**Extract provided**
In the words of Dennis Miller, "I don't want to get off on a rant here, but…"

There's something that drives me crazy and I see it in so much Ruby code. I see it in the documentation for our key projects; I see Rubyists of all skill levels doing it; it's just everywhere.

Let's talk about when the use of a Class is and is not appropriate.

The Chained new()

Here's an example of one form of code that bugs me:

class Adder
  def add(n)
    40 + n
  end
end
p Adder.new.add(2)

The problem here is that a Class has been used, probably because as Rubyists that's always our default choice, but it's the wrong fit for this code. A Class is for state and behavior. The example above is just using behavior. No state is maintained.

A handy tip for sniffing out this problem is watching for a call to new() in the middle of method chaining as we have here. If you always use a Class like that, it's not really a Class. Put another way, if an instance never gets assigned to a variable, something has likely gone wrong with the design.

Here's a slightly trickier version:

class Adder
  def initialize(n)
    @n = n
  end

  def add(n)
    @n + n
  end
end

Does this code have the same problem? It depends on how it gets used. If it's always used with a chained new() then it's the same thing we looked at above:

p Adder.new(40).add(2)

State isn't really being tracked here. It's just an illusion.

However, it may be fine if the Adder is sometimes used like this:

forty = Adder.new(40)
puts "40 + 1 = #{forty.add(1)}"
puts "40 + 2 = #{forty.add(2)}"
puts "40 + 3 = #{forty.add(3)}"

Note the variable assignment. As I said before, this is our hint that things are on the up and up. In this case, some value is locked-in so we can then run some experiments on it. That initial value is state, so this is a fine use for a Class.

This isn't the only form of the problem we need to watch out for though.

The Unused new()

Some programmers see my first example and think, "No problem. Let's remove the new()." They will often change the code to be something like this:

class Adder
  def self.add(n)
    40 + n
  end
end
p Adder.add(2)

**Entries supplied**
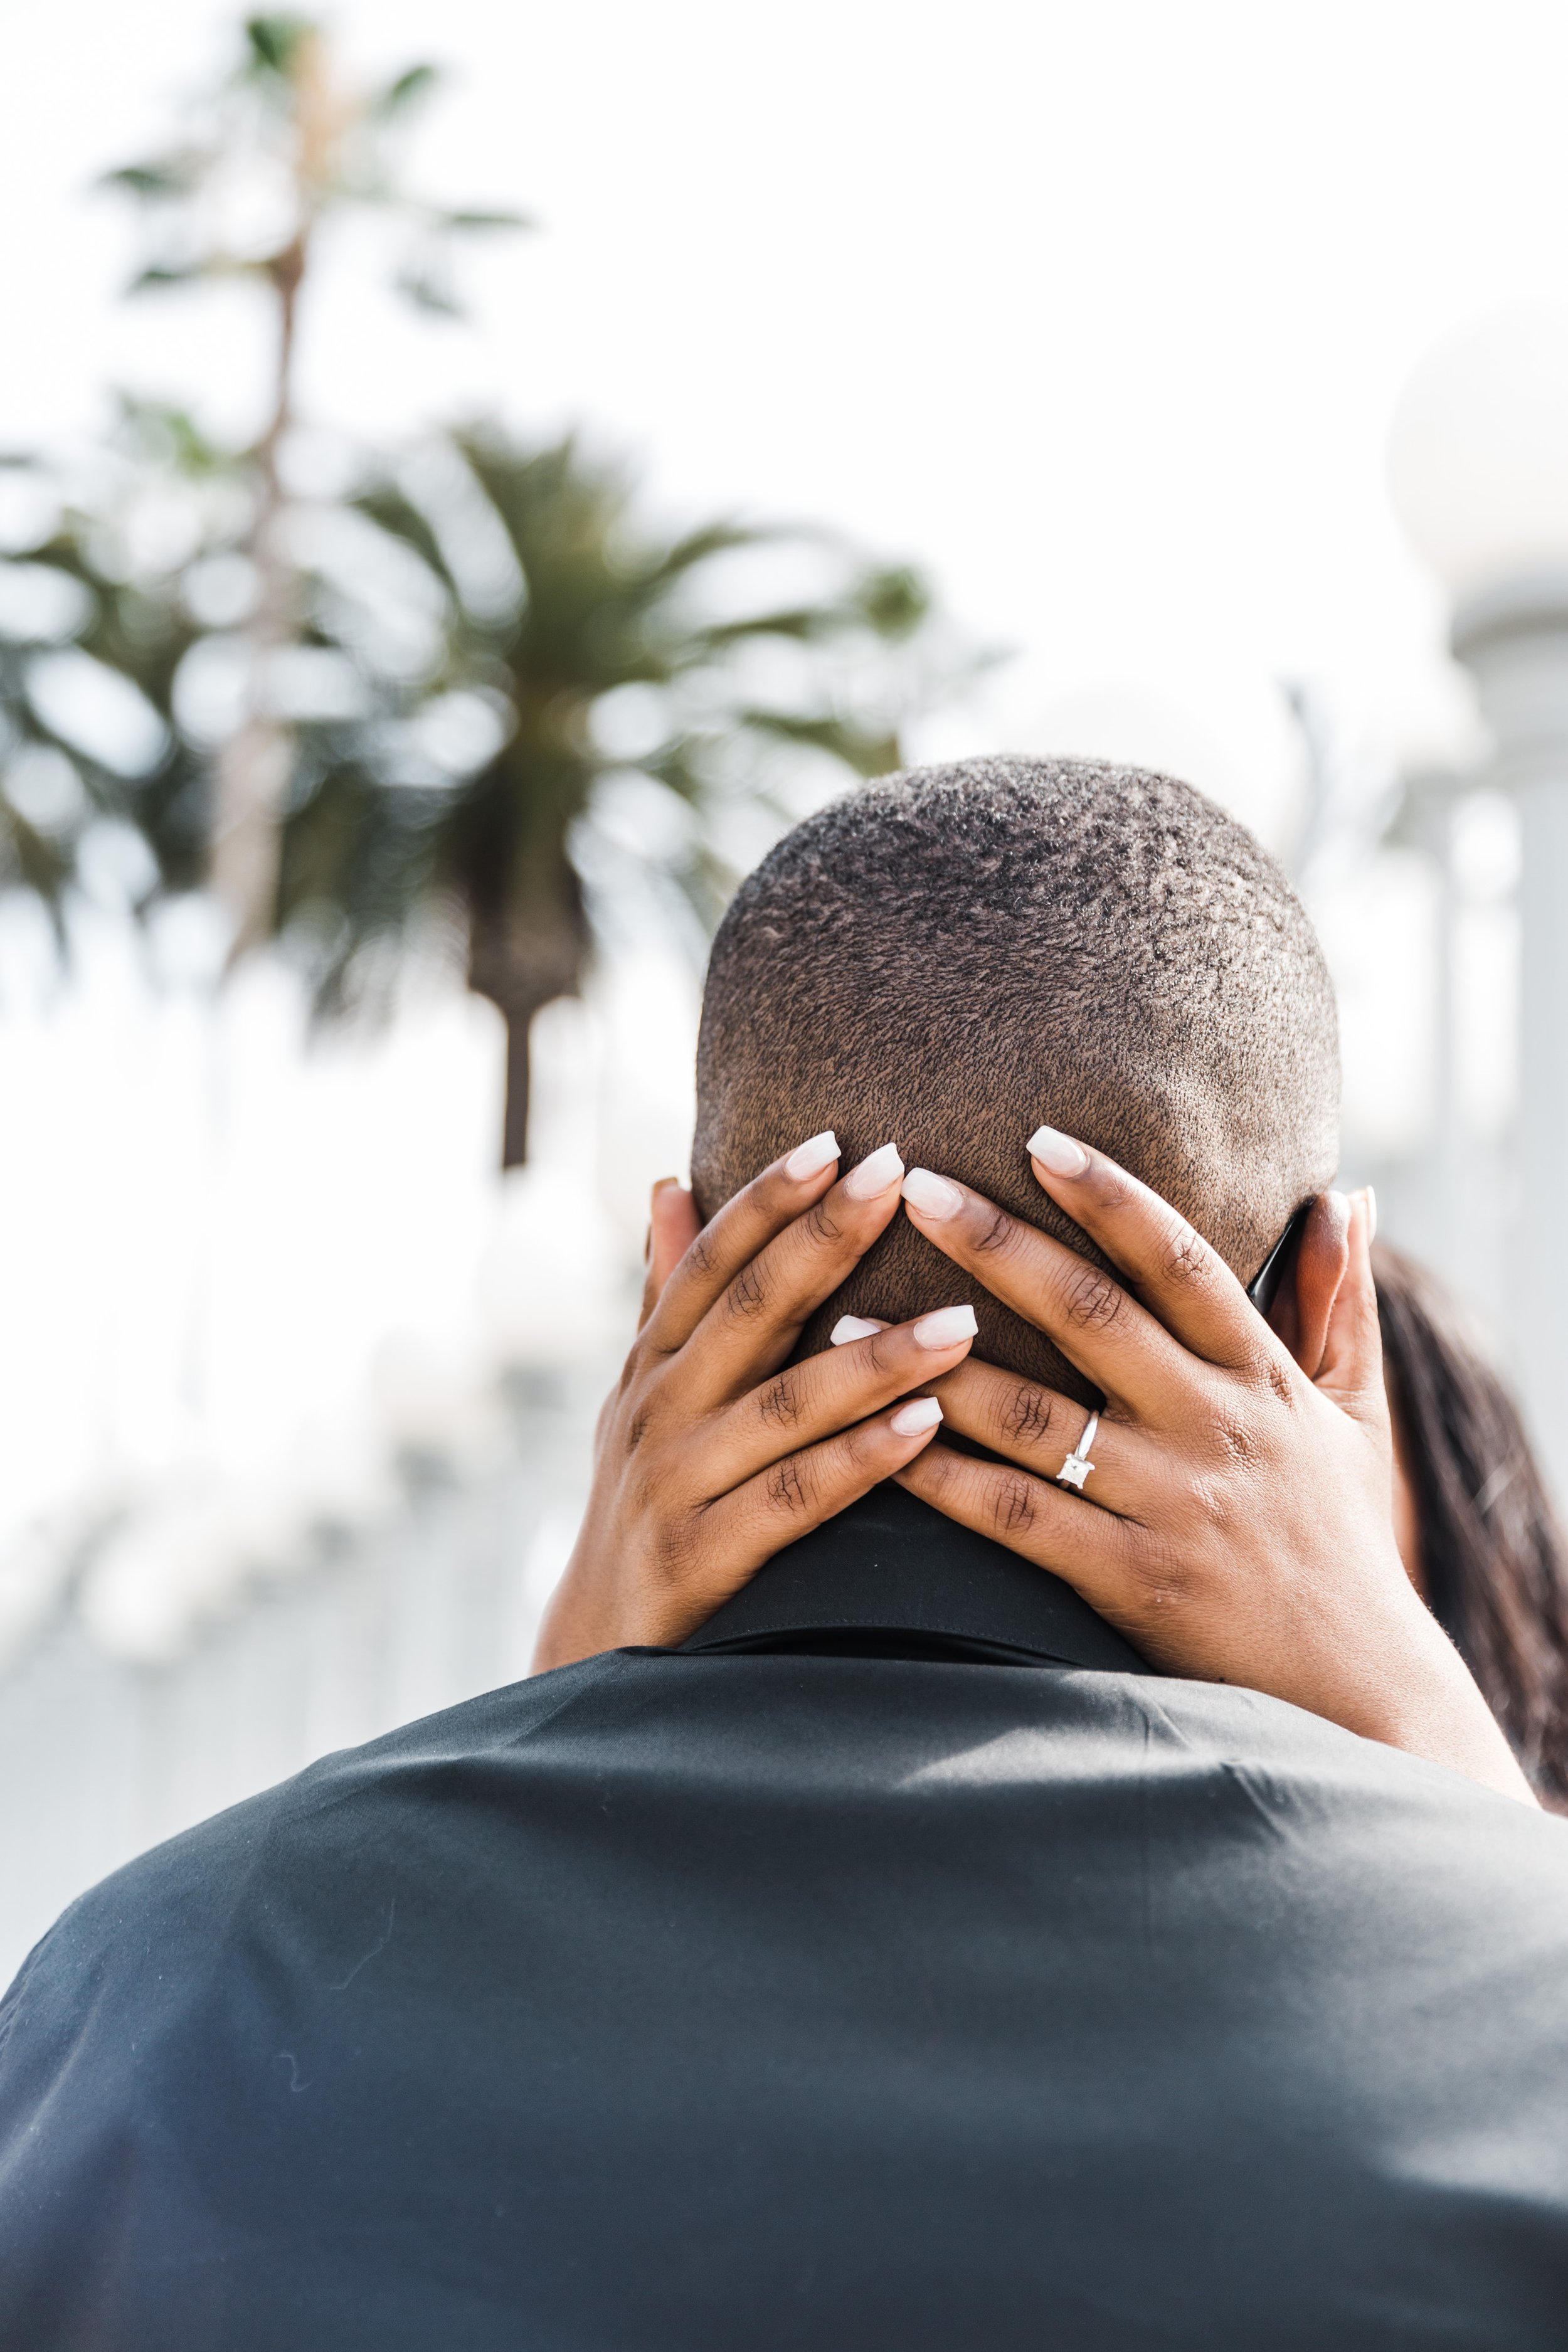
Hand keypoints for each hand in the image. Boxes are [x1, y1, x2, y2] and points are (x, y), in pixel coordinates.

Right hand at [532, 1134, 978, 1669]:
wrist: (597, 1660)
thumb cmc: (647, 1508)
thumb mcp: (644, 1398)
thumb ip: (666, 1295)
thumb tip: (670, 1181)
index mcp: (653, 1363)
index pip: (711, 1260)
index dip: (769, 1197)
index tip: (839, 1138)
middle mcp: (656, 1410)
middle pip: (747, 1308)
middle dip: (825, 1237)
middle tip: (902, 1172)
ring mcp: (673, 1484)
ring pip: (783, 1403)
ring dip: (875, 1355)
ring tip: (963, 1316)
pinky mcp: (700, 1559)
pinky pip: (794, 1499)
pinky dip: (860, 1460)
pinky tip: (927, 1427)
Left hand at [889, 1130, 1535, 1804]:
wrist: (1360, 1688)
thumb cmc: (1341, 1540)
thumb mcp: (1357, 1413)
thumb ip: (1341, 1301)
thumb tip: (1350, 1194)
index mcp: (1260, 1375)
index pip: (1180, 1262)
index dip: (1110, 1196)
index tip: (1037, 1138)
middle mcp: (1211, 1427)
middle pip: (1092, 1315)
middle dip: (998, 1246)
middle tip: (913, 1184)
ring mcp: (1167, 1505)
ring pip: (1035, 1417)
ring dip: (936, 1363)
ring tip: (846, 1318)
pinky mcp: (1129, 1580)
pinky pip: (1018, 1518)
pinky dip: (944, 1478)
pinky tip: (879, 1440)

---

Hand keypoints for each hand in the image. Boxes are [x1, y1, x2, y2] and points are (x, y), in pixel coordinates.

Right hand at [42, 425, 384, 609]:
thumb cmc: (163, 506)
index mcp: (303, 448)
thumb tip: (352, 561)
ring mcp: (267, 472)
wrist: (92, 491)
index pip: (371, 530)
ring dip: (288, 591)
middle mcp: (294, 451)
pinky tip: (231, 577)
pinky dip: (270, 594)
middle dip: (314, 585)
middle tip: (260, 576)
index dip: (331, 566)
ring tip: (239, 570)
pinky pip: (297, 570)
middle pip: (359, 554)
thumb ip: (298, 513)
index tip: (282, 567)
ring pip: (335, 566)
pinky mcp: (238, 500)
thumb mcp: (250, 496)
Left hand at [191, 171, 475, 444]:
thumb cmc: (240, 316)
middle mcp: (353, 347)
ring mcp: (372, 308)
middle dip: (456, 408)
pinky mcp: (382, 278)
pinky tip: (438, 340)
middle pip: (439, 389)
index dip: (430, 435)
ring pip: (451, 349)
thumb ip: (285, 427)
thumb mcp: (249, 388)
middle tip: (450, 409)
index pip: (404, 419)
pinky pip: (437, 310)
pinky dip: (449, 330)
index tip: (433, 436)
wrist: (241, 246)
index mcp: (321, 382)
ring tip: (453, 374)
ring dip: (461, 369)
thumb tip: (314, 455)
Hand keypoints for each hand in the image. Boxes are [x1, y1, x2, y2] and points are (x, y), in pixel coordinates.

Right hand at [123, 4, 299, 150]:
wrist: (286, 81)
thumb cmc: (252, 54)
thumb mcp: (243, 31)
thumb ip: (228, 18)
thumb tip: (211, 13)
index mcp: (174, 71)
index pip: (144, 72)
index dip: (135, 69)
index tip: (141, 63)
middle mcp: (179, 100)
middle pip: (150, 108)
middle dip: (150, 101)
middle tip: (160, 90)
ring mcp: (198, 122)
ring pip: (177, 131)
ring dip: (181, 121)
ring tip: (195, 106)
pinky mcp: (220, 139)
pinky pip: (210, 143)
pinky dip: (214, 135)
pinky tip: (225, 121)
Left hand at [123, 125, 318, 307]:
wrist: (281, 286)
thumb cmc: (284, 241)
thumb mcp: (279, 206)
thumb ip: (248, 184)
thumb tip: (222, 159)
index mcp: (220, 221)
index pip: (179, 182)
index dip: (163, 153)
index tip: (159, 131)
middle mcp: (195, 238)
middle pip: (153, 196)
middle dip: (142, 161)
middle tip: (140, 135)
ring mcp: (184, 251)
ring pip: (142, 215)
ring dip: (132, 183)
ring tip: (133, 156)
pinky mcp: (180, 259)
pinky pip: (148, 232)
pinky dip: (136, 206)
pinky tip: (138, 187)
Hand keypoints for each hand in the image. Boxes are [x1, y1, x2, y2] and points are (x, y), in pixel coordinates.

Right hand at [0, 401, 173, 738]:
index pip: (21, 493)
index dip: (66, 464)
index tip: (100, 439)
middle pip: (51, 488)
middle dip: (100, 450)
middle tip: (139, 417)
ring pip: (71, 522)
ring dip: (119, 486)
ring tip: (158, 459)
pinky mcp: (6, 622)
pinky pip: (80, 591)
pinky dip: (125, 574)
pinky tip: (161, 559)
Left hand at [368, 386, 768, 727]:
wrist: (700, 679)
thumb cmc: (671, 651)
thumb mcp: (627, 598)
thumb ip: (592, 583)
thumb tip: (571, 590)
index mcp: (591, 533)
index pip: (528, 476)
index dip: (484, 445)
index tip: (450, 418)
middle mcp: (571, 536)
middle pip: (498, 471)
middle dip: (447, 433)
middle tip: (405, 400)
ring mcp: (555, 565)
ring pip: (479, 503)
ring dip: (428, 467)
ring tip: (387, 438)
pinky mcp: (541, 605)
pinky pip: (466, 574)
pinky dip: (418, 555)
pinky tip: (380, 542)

**Set of tasks**
[1] In the Ruby class-design post, take the passage starting with "In the words" and going on through "is not appropriate.", and replace "Rubyists" with "Ruby developers".
[2] Write the next part of the Ruby class-design post, picking up right after its last sentence.
The material comes from a source separate from the Ruby class-design post.

**Results for the exercise**
[1]
In the words of Dennis Miller, "I don't want to get off on a rant here, but…"

There's something that drives me crazy and I see it in so much Ruby code. I see it in the documentation for our key projects; I see Ruby developers of all skill levels doing it; it's just everywhere.

Let's talk about when the use of a Class is and is not appropriate.

[2]
This isn't any better. Yes, the chained call to new() is gone. However, now we have a new problem. What does this mean?

what_am_i = Adder.new

A Class is a factory for manufacturing instances of some type. With this code, I am still allowed to make those instances, but they are completely pointless. There's no meaningful state or behavior for my new instance.

We could used some Ruby tricks to make new() uncallable, but that's not really better. Introspection would still tell us that Adder is a Class. That's a lie. It's not for manufacturing instances.

That's why this problem bugs me when I see it in code, by the way. Remember, the primary purpose of code is to communicate with the reader. Always. Period. Code that uses Classes in this way does not do that well. When I see a Class, I am thinking about the instances it will be used to manufacture. If that's not its purpose, I have been lead astray. We want our code to communicate better.

The One Word Fix

We have multiple choices for how to improve code like this, when we see it. The easiest is to make a one word change to my last example:

module Adder
  def self.add(n)
    40 + n
  end
end
p Adder.add(2)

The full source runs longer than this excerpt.